» **Items from a data source**
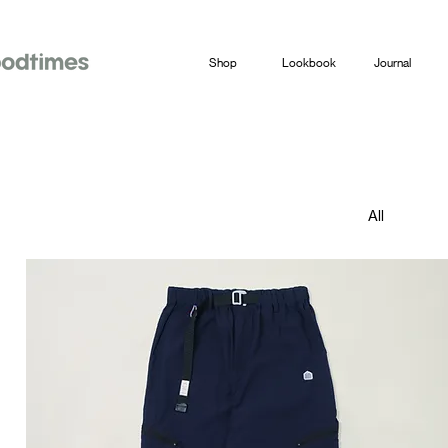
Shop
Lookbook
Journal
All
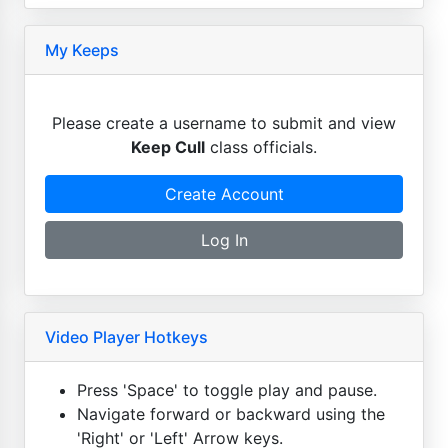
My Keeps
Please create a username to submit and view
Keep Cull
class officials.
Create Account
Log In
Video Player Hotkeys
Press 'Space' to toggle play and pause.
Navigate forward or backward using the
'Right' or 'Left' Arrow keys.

» **WORK ITEM**
Transcribe each record above exactly, leaving every picture out of the copy.

» **ANSWER FOR THE TASK**
Shop
Lookbook
Journal
All
My Keeps
Please create a username to submit and view
Keep Cull
class officials.
Create Account
Log In
Video Player Hotkeys
Press 'Space' to toggle play and pause.
Navigate forward or backward using the
'Right' or 'Left' Arrow keys.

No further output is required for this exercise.